Foo Fighters - Big Me: youtube.com/watch?v=pLdJQFTnZfA
I sang this song in a school talent show. I was 12 years old. Jonathan Kenny played guitar and I sang and he was great and I’m sure I wasn’t. I don’t remember being nervous before and I don’t remember being elated after but I’m sure I was both.
This has always been a strange song to me, in a way. When The Colour and The Shape came out I listened to it every day, learned every song on it, went back to the self-titled Foo Fighters album and learned to appreciate it. And “Big Me” has these thin guitars, very safe sound and structure, no challenge to the listener at all. Most the other songs on that album are harder (and better) but this one stood out to my young taste. It was fun.
Sometimes friends are surprised by my taste in music. I love, what some deem, sad bastard music. One of my favorite albums right now is The National’s High Violet. But sometimes I hear something really fun like CSS’s “Let’s Make Love and Listen to Death From Above” and it kills me. It’s just so much fun and it’s something I can’t make; I have a high appreciation for pop music in all its forms.

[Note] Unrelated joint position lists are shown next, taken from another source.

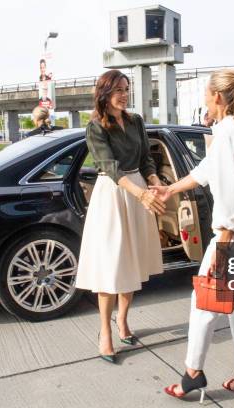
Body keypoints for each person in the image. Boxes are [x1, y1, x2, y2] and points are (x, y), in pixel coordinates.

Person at [155, 69, 234, 401]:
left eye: (207, 94)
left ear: (218, 97)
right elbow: (207, 171)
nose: (205, 99)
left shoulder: (228, 135)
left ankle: (193, 373)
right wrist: (170, 190)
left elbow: (233, 199)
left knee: (205, 303)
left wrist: (221, 246)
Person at [75, 69, 166, 364]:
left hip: (139, 189)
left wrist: (153, 180)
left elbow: (145, 159)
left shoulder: (136, 121)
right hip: (113, 195)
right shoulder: (95, 126)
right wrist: (140, 194)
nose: (124, 94)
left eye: (126, 89)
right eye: (118, 90)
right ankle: (105, 331)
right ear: (104, 93)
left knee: (132, 262)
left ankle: (123, 321)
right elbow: (109, 167)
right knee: (111, 266)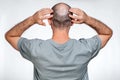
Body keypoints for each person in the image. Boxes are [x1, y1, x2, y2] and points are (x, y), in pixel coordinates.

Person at [5, 2, 112, 80]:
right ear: (72, 22)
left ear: (50, 21)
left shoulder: (35, 49)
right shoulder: (86, 48)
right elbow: (107, 33)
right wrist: (87, 19)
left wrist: (32, 19)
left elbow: (10, 36)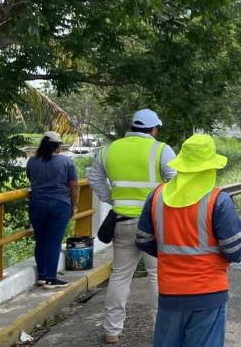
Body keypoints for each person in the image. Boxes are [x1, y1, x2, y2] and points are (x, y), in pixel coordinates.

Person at [136, 134, 241, 347]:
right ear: (210, 167)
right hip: (208, 294)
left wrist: (170, 258)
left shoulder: (156, 196)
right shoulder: (218, 200)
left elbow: (143, 239)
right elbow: (235, 250)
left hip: (170, 293)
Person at [87, 109, 177, 344]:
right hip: (154, 224)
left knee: (120, 276)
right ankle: (161, 328)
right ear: (154, 129)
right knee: (157, 276)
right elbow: (175, 179)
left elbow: (94, 178)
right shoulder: (161, 149)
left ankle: (112, 331)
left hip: (121, 221)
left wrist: (111, 199)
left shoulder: (109, 150)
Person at [26, 131, 78, 289]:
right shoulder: (66, 162)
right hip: (59, 204)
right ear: (58, 146)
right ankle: (51, 279)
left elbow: (31, 179)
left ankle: (42, 276)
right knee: (54, 241)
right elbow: (74, 185)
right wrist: (74, 205)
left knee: (41, 239)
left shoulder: (32, 161)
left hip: (36, 204)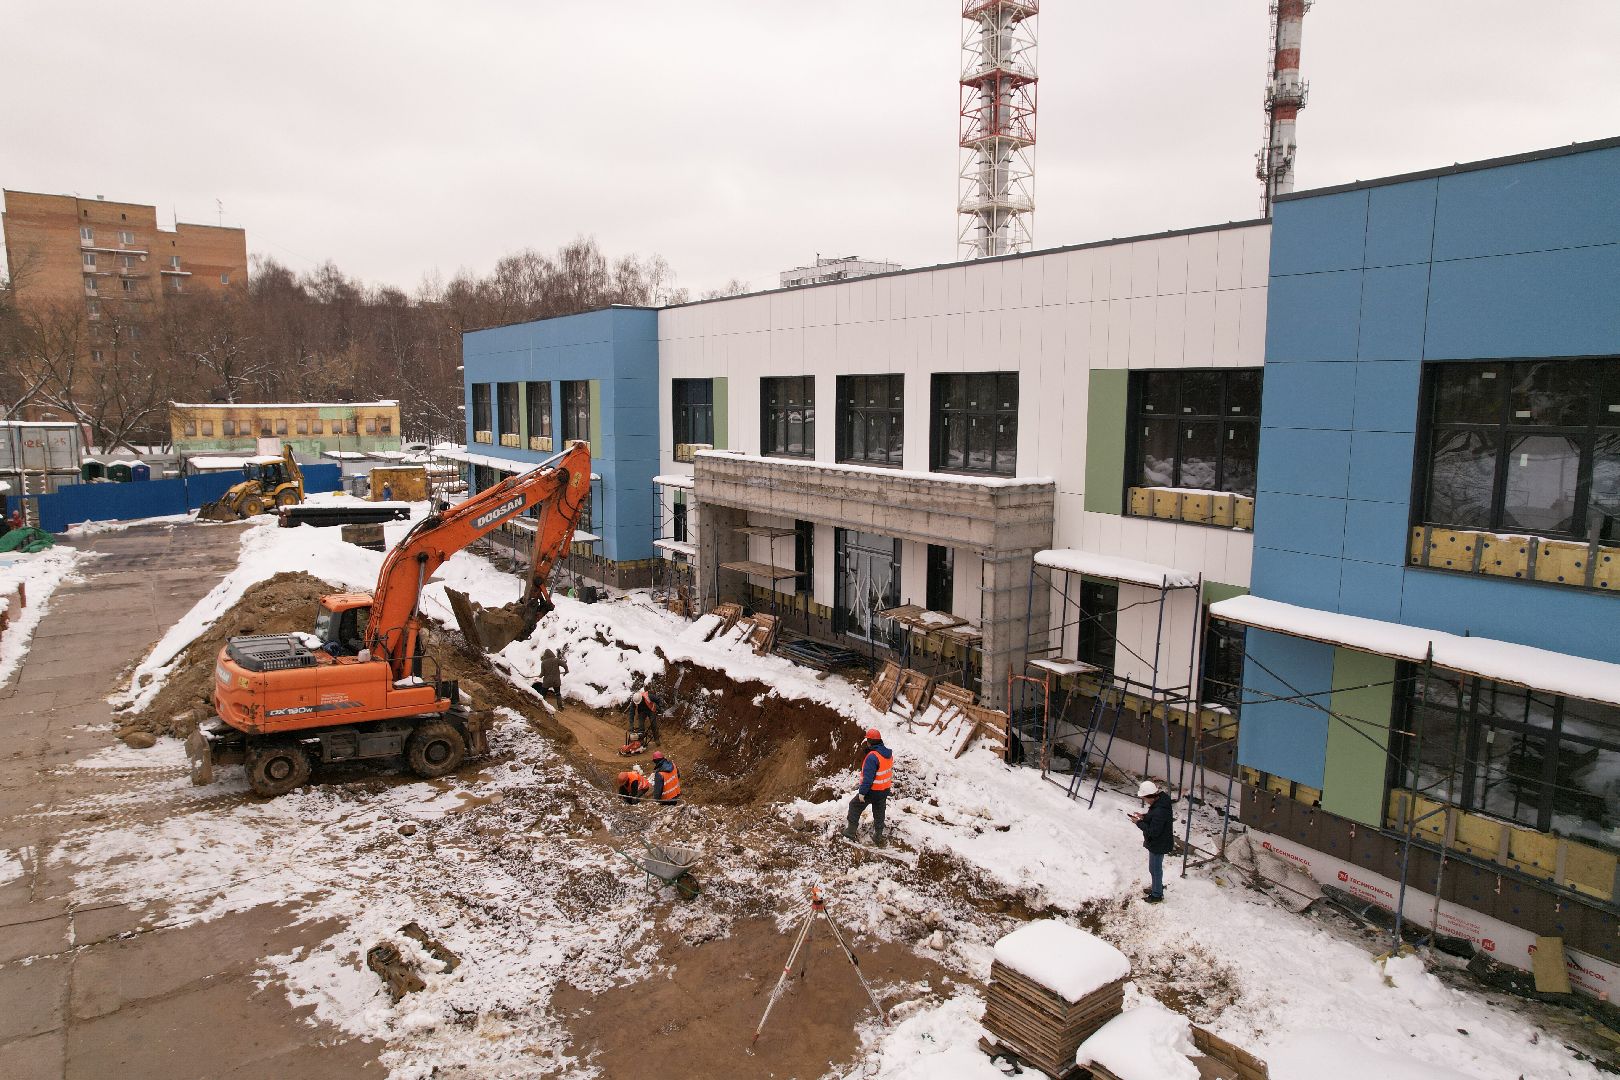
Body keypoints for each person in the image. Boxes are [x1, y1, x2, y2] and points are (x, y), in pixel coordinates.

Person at [844, 728, 893, 847]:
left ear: (870, 741)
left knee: (854, 805)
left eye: (867, 740)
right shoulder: (888, 755)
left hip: (872, 791)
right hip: (884, 790)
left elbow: (868, 778)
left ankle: (850, 832)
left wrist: (862, 793)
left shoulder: (872, 756)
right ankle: (878, 835)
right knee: (879, 812)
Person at [1130, 780, 1174, 903]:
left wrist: (1138, 822)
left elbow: (1153, 831)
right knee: (1154, 868)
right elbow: (1154, 818)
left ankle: (1157, 895)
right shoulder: (1160, 803)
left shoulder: (1160, 810)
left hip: (1158, 843)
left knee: (1155, 869)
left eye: (1145, 798)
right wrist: (1144, 817)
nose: (1145, 801)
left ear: (1151, 796)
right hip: (1158, 842)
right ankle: (1157, 887)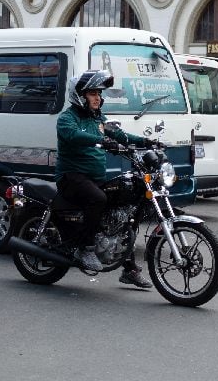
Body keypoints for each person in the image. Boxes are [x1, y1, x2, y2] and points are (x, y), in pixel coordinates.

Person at [55, 70, 154, 289]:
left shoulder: (98, 118)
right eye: (92, 93)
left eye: (99, 93)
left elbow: (119, 134)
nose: (98, 97)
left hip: (95, 178)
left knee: (126, 208)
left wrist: (146, 141)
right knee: (98, 199)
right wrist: (101, 140)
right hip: (71, 177)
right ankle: (86, 248)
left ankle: (129, 268)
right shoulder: (67, 118)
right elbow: (73, 135)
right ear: (80, 95)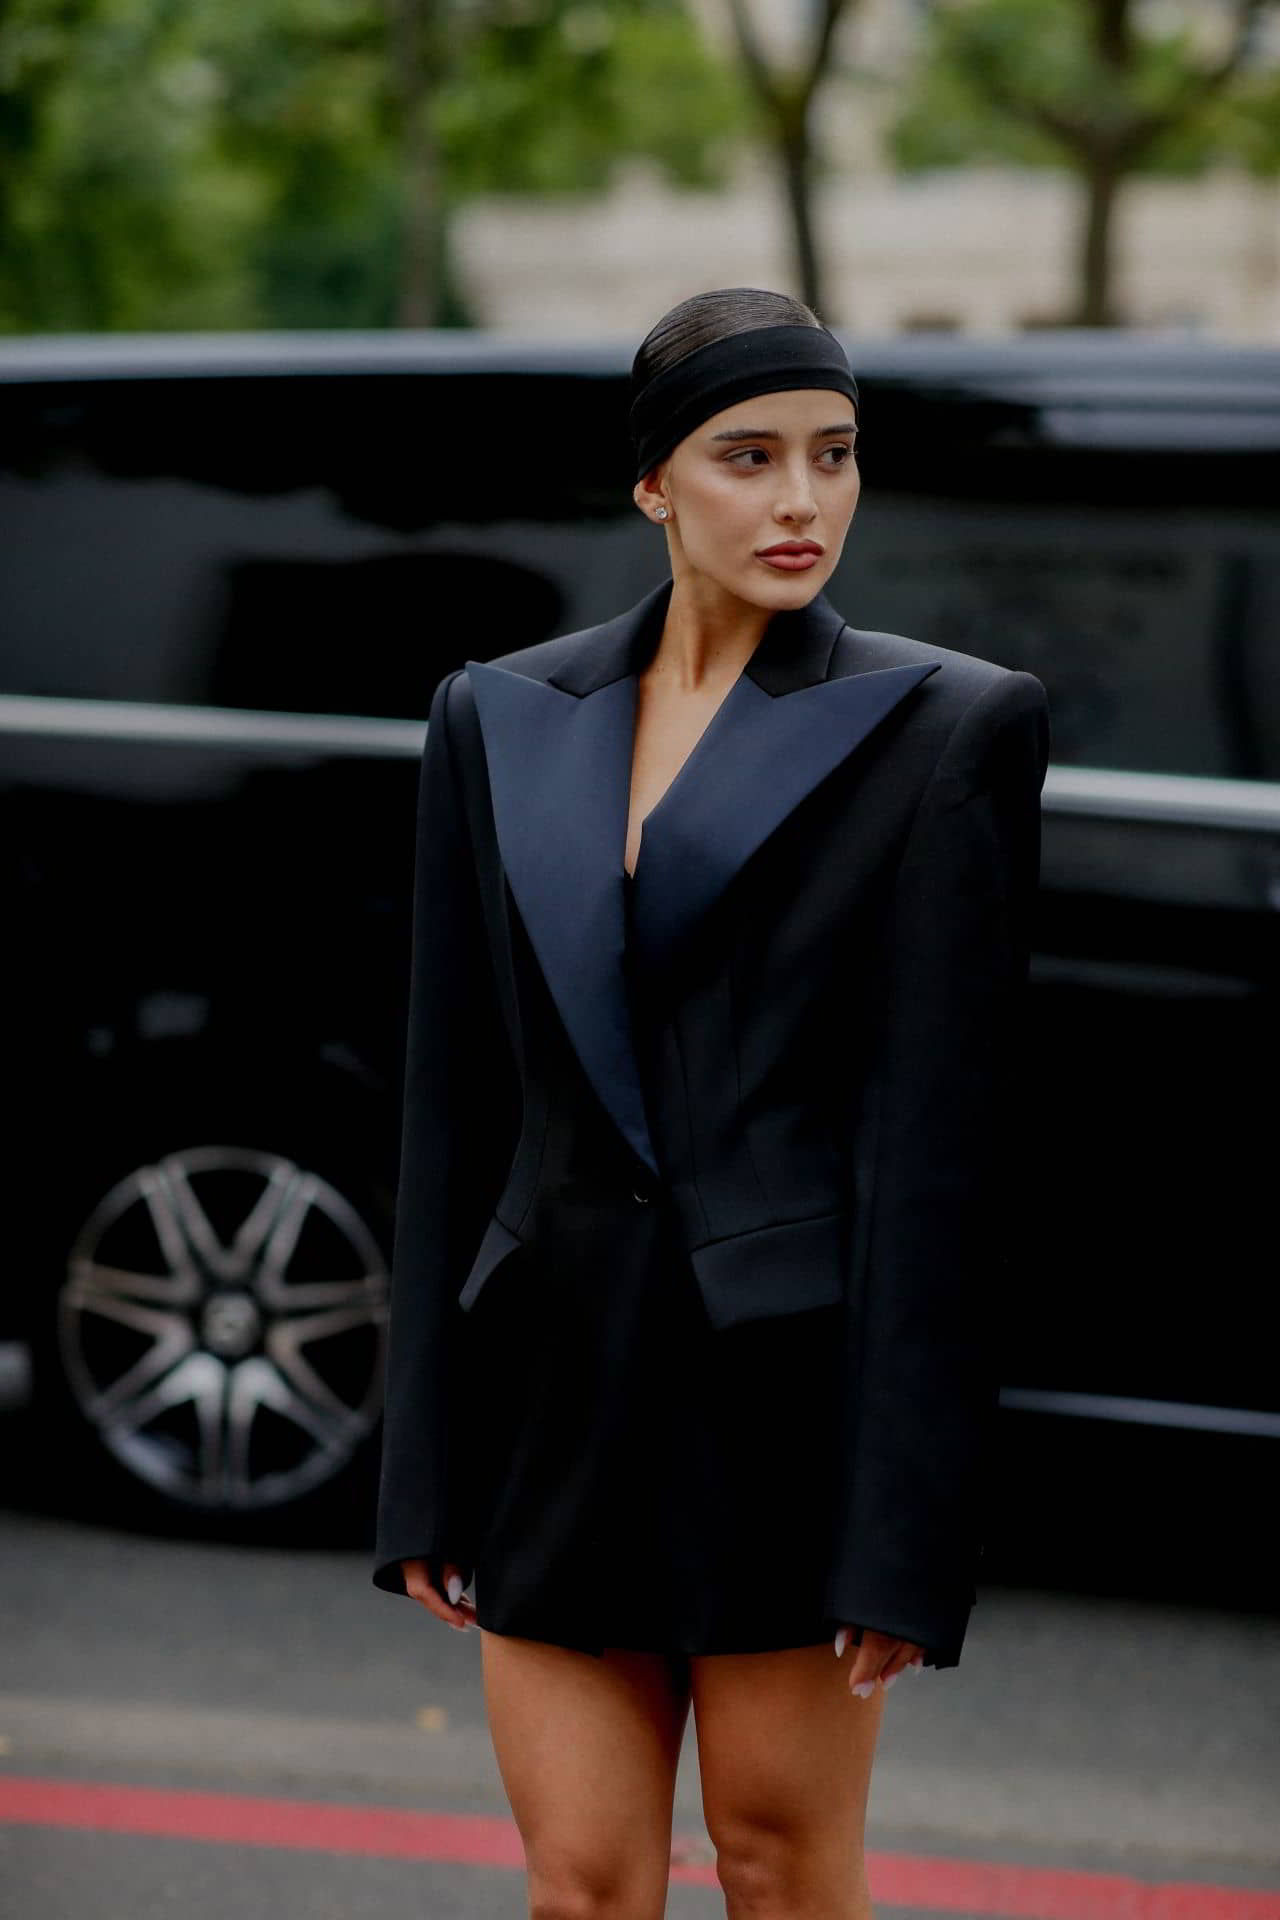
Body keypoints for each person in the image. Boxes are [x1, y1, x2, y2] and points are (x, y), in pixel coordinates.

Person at [372, 286, 1050, 1919]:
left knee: (780, 1865)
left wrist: (903, 1532)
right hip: (558, 1395)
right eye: (749, 456)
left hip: (785, 1409)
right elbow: (450, 1106)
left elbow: (937, 1162)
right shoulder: (498, 713)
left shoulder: (946, 724)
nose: (803, 499)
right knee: (583, 1887)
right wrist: (426, 1471)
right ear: (655, 486)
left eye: (835, 454)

And music should be fun. It is, in its most idealistic form for the artist, an expression greater than the form of the individual. One is expressing, through sound, an aspect of the human condition. One is painting portraits, landscapes, capturing form in empty space. But it doesn’t always have to be so heavy, the lightness is important as well; it’s something simple that makes you feel something simple. Or move. Or laugh. This is as important to the human condition as any.
This all goes back to an argument of high art vs. low art. But it doesn’t have to be viewed that way; John Cage’s “In a Landscape” is just as important to me as The Ramones “I Wanna Be Your Boyfriend.” It’s a great expression of the human condition. It’s not about high art or low art, it’s about good art. And it’s about art.